Шажком отправлялись казаки к отряду. Скоро выбрались они на дорогу лесом, приближались уже к тому месту, где расположен был отряд их.

Вдруг слышат топот коней. Свернули в сторону. Смотрят: вслед за офицером, несется весь отряд их во весь опор.

– Стой, брат, стой! – закричали они казаку, который немного приотстал.

– Куда вы, а мы всего навезли!

– Сами не ведаем, – отвечал казак, – мы было вздремнули, вдруг офицер вскочил, крикнул: коня! и мы на коней, да и помчались Бог весть куда.

– Эх, горе!» вскричал Бегидовец.

– Дз! эх, недобре! – вскричал Чюрюм.

– Эх! – повторил казак Вася, и все трое, вздыхая, торопливо развьючили коней, бросили добычу. Калмык отхватил саблей у заводного теленка мягкую часть задней ноги, заложил под подушку седла…. Сели, поскакали вслед за отрядом.

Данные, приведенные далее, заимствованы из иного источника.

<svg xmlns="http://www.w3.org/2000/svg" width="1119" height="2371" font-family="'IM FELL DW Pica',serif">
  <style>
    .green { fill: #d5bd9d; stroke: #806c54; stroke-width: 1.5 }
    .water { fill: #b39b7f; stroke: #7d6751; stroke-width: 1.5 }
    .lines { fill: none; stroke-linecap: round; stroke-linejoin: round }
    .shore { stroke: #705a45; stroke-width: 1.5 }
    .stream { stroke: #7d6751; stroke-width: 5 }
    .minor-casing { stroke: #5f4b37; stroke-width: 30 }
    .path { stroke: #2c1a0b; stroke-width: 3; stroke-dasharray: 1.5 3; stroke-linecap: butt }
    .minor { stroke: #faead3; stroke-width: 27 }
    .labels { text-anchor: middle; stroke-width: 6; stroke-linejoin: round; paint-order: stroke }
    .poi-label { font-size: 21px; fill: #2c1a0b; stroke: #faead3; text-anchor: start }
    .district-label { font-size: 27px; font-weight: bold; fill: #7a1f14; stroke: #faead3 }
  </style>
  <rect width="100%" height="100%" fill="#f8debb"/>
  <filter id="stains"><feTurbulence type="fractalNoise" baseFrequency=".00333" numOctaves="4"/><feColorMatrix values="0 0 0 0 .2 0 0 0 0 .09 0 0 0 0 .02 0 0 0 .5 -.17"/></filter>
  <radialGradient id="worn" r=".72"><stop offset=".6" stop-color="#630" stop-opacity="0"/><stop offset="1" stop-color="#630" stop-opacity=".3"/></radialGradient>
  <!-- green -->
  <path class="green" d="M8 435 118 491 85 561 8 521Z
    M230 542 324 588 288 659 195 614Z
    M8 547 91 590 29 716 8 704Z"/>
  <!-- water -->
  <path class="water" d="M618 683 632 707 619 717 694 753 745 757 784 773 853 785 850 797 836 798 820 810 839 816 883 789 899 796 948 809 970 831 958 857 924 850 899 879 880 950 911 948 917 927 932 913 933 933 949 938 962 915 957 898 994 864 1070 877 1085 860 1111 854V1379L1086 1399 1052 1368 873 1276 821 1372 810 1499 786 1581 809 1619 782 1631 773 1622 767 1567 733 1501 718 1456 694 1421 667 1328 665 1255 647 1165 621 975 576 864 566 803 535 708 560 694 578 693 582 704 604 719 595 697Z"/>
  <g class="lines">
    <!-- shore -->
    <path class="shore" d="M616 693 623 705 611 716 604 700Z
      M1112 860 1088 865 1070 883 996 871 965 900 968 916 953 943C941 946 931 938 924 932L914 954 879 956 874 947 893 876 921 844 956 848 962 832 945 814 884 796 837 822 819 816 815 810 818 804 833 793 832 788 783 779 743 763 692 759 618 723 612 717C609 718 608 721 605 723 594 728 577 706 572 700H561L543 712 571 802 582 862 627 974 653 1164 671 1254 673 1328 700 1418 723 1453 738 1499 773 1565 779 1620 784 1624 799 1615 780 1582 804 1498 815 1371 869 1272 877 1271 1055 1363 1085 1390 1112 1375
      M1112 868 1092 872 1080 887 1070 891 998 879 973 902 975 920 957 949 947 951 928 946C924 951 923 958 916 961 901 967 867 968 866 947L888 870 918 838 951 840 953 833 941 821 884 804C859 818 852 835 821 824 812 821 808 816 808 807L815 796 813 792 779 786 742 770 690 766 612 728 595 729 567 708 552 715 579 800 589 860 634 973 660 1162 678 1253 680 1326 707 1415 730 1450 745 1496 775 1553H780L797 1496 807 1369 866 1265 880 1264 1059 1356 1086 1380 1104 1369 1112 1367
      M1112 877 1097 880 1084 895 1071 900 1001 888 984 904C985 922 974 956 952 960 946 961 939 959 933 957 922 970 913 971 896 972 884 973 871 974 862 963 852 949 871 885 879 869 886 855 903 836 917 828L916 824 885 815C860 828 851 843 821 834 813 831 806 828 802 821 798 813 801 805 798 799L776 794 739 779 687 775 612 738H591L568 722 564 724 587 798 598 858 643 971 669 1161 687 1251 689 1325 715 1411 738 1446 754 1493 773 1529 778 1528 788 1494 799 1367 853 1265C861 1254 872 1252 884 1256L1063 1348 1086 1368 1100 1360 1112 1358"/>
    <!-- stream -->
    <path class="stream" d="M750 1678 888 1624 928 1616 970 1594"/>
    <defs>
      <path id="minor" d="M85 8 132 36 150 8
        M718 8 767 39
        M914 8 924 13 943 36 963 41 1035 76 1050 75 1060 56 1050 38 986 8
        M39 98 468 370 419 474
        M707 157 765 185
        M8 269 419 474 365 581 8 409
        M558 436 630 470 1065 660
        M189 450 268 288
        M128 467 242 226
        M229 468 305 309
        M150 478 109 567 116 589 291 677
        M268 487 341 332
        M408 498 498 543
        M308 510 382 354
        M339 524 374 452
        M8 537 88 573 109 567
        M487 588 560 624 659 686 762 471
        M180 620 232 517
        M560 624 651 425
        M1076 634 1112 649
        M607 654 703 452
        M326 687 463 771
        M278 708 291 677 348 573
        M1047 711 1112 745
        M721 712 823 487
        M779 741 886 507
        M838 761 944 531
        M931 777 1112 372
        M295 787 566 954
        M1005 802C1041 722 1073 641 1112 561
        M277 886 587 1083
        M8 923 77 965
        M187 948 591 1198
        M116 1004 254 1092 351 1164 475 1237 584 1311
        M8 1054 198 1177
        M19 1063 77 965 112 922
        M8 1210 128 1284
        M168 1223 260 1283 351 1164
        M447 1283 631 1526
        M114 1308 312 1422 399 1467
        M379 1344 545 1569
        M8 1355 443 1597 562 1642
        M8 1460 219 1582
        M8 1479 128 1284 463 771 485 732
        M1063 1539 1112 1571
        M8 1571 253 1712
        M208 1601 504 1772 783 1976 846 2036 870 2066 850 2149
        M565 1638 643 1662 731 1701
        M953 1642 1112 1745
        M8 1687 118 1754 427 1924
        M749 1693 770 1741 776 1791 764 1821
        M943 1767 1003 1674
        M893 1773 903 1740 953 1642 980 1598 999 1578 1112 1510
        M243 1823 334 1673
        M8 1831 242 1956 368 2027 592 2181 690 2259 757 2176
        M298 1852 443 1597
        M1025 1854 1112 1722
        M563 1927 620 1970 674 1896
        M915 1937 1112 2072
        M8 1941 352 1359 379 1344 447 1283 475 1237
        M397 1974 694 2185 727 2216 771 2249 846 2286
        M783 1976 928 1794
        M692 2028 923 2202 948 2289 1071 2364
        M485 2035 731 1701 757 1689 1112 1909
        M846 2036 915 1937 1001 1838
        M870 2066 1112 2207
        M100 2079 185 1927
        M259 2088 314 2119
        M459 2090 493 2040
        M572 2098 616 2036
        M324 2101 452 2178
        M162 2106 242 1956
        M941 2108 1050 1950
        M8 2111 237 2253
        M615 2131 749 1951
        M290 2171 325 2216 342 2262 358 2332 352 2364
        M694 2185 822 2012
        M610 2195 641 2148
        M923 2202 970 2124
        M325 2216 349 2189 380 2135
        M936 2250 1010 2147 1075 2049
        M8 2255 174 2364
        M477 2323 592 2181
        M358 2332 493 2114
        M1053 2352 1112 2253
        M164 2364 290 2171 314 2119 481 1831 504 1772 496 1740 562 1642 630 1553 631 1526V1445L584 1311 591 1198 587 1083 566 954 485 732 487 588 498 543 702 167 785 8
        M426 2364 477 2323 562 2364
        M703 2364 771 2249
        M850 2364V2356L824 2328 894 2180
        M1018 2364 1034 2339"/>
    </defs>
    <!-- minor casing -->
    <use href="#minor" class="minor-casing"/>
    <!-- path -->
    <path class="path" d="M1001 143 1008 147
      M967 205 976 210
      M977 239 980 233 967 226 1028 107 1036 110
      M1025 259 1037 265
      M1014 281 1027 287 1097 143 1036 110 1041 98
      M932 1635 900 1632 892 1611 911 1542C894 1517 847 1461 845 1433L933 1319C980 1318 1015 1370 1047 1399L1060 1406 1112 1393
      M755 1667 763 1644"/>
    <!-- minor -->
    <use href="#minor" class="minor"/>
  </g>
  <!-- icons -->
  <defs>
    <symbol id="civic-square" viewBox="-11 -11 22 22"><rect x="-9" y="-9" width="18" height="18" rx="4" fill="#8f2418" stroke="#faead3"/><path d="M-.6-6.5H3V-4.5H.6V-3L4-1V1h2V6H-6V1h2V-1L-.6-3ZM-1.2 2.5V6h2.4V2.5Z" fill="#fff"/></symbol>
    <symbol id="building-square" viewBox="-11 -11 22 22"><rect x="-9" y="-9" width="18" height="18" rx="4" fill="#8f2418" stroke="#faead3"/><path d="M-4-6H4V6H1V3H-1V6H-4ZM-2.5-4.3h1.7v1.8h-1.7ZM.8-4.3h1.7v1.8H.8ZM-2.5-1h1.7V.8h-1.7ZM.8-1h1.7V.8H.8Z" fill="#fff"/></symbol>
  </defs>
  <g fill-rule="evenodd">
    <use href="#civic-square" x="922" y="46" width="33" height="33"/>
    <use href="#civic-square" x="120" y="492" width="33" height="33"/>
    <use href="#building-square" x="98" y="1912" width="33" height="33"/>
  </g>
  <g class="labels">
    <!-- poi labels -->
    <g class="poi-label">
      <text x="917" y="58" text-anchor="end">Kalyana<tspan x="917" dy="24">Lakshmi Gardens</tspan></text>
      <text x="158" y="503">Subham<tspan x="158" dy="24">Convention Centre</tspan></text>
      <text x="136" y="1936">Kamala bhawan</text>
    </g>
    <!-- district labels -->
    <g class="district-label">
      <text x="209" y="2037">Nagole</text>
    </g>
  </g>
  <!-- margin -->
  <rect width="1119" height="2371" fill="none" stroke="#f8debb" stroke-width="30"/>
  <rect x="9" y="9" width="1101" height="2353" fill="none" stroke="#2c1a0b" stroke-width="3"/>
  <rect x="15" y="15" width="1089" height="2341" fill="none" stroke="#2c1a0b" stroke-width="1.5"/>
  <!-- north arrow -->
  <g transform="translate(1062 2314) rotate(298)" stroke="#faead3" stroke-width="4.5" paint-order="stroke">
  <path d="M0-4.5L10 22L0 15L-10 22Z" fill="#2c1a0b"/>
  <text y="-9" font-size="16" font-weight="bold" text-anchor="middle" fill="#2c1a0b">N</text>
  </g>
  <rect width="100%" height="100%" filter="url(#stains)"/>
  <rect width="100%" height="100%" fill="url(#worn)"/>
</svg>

Выбравшись в чистое поле, офицер вдруг остановился.

– Видите-ли? – вскричал он.

– Видим, Ваше Благородие, пожар в селе; – отвечал урядник, не отставший с своими казаками от него.

– Это горит Россия! – продолжал офицер диким голосом; – искры пожара падают мне на сердце…. Враги хотят пробраться в душу…. Тень стелется по Русской земле…. Страшный человек заслонил наше солнце…. Но, сбросим его в глубину морскую, в глубину, чтоб он не обратился в скалу подводную….

– Смотрите, друзья, на это два глаза: они смотрят на все земное пространство; но и они закроются навсегда, и их пламенный взор потухнет как падучая звезда!.. Видите-ли?…

Весь отряд безмолвно устремил глаза на пожар села.

– И в правду, братцы, смотри-ко, село горит с двух сторон, словно два ока! сказал один из казаков.

– Видите ли, – продолжал офицер – эту глубокую думу? Это дума одного человека, одного только; он хочет слить мысли всех людей в одну мысль, хочет населить восток, юг, запад и север своей одной душою!.. Но эта страшная дума в нем родилась, в нем взлелеяна, в нем и погибнет, не воплощенная! Видите ли?

Весь отряд всматривался в отдаленный пожар села.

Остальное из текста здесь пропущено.